Material for this task –
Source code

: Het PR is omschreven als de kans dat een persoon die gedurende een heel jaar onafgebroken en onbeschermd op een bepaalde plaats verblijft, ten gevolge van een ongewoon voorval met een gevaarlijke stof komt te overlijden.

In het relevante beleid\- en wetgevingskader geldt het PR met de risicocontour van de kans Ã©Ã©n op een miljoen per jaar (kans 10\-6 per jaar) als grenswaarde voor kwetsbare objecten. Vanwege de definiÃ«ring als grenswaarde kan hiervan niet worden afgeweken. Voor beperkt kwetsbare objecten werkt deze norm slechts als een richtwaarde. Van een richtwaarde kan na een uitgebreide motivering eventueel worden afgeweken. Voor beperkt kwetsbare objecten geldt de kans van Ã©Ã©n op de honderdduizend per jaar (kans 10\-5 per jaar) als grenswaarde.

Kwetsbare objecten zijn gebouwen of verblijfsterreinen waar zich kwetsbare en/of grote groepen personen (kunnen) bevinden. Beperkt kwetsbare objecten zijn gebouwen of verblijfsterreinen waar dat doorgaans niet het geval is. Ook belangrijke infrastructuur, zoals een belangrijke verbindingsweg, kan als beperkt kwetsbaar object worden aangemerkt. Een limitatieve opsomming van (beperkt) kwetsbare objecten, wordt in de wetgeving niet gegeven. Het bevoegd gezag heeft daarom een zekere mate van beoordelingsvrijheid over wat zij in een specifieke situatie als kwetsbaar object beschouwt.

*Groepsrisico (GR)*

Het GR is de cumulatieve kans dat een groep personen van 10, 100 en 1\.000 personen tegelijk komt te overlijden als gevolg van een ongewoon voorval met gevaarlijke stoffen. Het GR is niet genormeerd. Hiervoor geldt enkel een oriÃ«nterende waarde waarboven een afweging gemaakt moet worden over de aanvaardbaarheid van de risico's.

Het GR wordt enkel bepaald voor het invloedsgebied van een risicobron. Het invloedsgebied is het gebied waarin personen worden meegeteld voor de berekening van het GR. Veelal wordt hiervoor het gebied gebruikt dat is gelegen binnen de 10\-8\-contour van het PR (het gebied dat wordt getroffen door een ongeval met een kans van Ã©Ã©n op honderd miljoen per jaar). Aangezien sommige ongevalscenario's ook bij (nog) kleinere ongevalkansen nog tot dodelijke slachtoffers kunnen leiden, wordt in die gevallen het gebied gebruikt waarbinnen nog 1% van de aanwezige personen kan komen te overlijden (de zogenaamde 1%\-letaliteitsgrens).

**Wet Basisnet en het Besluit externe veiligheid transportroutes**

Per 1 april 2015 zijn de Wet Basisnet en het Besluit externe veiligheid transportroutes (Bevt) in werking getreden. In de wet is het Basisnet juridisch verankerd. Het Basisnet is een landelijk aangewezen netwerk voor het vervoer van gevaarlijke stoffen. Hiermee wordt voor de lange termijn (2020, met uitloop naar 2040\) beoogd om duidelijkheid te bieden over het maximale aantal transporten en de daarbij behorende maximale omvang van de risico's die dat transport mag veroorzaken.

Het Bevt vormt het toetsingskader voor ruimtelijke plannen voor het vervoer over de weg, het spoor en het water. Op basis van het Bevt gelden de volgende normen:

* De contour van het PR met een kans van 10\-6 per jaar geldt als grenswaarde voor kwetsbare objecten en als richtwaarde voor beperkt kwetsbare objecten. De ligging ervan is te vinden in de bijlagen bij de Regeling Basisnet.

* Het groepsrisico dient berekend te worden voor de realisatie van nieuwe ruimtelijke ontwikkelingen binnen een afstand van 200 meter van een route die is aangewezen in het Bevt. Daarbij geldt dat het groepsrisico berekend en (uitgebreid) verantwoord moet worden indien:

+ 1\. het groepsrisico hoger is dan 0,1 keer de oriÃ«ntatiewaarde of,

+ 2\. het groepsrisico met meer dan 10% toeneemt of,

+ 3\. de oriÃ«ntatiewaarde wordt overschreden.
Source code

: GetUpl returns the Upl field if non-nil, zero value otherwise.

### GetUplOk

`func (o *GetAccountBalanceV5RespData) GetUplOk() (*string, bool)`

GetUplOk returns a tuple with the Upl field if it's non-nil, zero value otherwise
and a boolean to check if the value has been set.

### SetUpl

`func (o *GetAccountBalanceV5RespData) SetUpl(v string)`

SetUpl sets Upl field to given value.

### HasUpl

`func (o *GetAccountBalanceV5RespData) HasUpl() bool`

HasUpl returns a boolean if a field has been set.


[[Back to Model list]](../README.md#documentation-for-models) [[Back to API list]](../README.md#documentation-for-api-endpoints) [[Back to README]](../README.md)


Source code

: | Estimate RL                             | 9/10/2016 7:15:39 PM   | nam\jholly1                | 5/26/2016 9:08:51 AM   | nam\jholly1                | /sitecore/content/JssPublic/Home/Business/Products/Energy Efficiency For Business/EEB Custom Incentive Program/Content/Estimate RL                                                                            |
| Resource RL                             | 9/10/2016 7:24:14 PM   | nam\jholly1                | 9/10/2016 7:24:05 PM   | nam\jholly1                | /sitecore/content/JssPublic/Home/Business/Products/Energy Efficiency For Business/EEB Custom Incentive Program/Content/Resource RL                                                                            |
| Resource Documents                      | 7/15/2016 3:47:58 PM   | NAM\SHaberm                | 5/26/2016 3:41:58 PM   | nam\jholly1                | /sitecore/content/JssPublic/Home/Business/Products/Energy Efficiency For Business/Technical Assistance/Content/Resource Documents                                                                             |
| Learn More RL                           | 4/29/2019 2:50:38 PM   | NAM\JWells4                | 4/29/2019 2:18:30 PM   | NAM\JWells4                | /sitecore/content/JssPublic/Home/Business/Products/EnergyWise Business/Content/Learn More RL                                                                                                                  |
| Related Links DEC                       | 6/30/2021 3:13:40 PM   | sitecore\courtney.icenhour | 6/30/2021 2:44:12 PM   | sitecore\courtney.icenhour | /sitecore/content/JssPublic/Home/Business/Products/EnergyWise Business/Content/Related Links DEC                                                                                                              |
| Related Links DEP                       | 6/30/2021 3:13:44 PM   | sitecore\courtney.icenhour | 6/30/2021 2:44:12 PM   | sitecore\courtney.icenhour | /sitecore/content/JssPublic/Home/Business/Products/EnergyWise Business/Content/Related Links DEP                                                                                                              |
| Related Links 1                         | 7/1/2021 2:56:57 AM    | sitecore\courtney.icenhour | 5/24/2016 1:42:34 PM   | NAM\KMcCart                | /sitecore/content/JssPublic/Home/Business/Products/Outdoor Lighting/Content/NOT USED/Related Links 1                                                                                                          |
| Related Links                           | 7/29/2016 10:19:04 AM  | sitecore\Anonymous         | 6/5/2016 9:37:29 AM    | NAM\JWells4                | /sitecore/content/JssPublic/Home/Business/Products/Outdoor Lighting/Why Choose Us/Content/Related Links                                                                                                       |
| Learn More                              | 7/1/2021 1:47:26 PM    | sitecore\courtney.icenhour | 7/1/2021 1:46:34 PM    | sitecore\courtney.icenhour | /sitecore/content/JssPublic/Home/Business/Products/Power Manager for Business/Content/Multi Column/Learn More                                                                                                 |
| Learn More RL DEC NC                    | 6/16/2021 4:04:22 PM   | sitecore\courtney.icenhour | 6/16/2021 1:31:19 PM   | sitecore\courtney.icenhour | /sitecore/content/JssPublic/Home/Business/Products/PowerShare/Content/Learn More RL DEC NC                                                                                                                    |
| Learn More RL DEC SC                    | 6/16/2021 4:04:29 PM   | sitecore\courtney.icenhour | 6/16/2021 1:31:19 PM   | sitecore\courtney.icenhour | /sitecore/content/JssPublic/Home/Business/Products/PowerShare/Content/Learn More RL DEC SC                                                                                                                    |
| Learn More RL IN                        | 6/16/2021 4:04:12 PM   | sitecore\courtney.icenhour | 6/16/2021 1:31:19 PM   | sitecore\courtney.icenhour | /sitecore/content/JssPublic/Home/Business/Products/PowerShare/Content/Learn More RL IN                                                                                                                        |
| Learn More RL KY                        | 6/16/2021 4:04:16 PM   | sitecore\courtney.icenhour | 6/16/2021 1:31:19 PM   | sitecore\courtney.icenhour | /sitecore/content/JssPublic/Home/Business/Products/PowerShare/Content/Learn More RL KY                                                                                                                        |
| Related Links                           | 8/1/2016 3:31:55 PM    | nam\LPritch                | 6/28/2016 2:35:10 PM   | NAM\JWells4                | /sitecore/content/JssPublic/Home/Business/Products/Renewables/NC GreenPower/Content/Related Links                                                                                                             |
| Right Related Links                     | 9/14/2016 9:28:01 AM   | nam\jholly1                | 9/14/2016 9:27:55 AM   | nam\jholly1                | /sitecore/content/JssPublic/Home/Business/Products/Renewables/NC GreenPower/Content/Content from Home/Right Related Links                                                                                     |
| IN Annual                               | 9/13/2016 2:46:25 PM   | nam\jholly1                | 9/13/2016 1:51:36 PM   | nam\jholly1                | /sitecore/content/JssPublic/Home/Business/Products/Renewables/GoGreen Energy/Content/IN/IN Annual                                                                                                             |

Problem to work on – Copy word for word the lines between the one containing "komt te overlijden." and the one containing "In het relevante", inclusive.

Exercise result –
: Het PR is omschreven als de kans dat een persoon die gedurende een heel jaar onafgebroken en onbeschermd op een bepaalde plaats verblijft, ten gevolge van een ongewoon voorval met een gevaarlijke stof komt te overlijden.

In het relevante beleid\- en wetgevingskader geldt het PR met de risicocontour van de kans Ã©Ã©n op een miljoen per jaar (kans 10\-6 per jaar) als grenswaarde voor kwetsbare objecten. Vanwege de definiÃ«ring als grenswaarde kan hiervan niet worden afgeweken. Voor beperkt kwetsbare objecten werkt deze norm slechts als een richtwaarde. Van een richtwaarde kan na een uitgebreide motivering eventueel worden afgeweken. Voor beperkt kwetsbare objecten geldt de kans van Ã©Ã©n op de honderdduizend per jaar (kans 10\-5 per jaar) als grenswaarde.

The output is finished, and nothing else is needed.